(Change detection outputs)
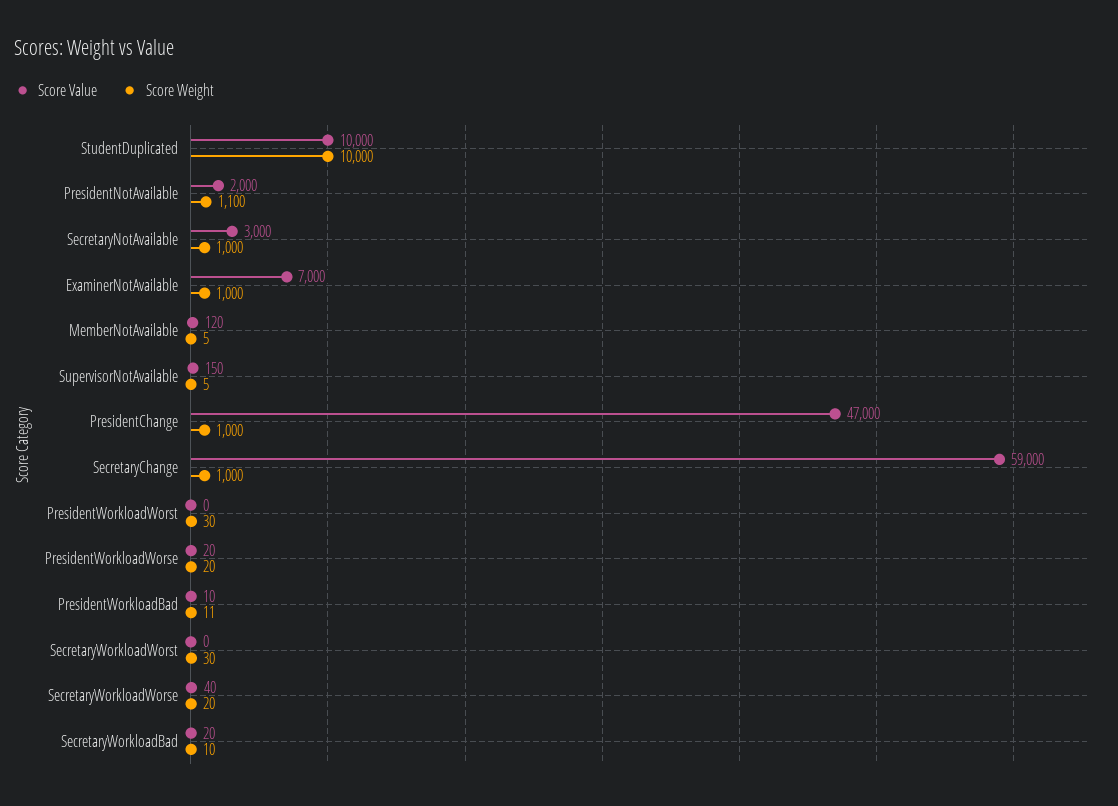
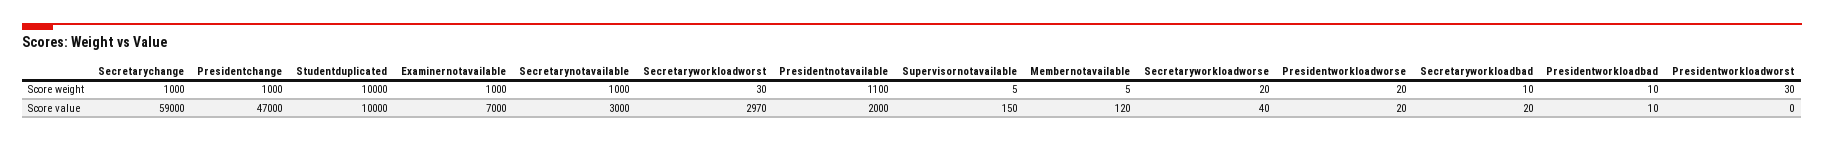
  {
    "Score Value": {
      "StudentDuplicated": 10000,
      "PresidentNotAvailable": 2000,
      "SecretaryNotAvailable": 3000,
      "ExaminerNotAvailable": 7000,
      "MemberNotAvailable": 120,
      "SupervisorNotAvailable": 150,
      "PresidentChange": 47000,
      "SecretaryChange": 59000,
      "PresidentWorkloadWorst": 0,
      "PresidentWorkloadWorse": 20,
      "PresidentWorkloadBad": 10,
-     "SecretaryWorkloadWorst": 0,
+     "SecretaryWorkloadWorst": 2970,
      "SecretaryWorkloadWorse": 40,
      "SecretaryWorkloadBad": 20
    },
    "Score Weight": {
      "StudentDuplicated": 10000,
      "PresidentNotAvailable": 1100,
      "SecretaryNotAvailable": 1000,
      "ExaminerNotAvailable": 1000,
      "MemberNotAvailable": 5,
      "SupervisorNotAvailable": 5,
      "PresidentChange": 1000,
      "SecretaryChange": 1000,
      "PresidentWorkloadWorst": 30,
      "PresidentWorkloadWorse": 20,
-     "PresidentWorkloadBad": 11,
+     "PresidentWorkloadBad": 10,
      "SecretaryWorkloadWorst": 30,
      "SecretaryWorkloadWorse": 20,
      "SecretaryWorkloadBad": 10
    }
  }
==
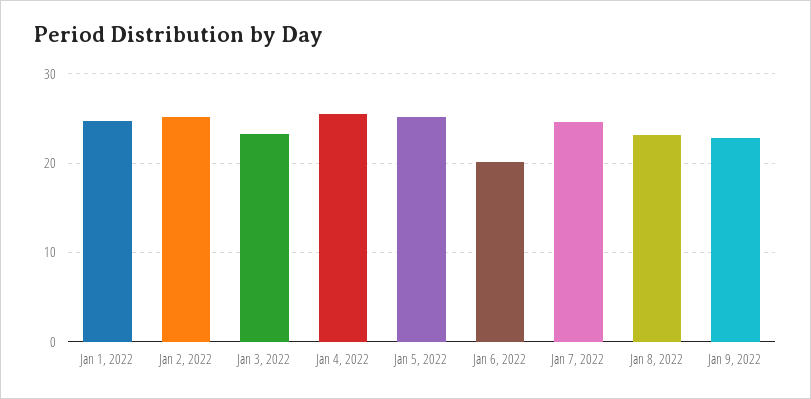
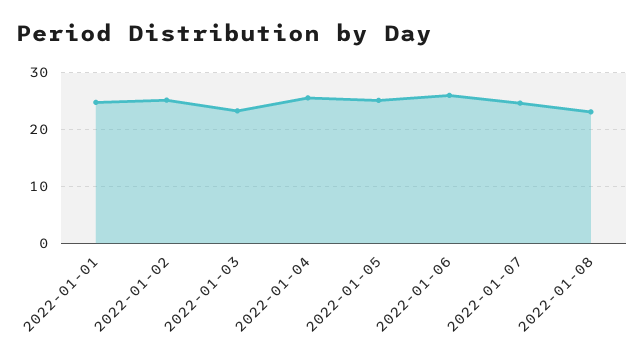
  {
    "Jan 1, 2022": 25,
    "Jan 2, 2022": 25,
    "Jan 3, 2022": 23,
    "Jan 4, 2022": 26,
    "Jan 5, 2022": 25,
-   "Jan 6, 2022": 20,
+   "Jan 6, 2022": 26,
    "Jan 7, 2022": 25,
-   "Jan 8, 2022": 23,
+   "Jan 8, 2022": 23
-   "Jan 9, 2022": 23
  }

What is being asked:
Every line holding the string "SecretaryWorkloadWorse" should be copied here, so please find those lines in the data.

Finished task:
      "SecretaryWorkloadWorse": 40,
      "SecretaryWorkloadWorse": 20,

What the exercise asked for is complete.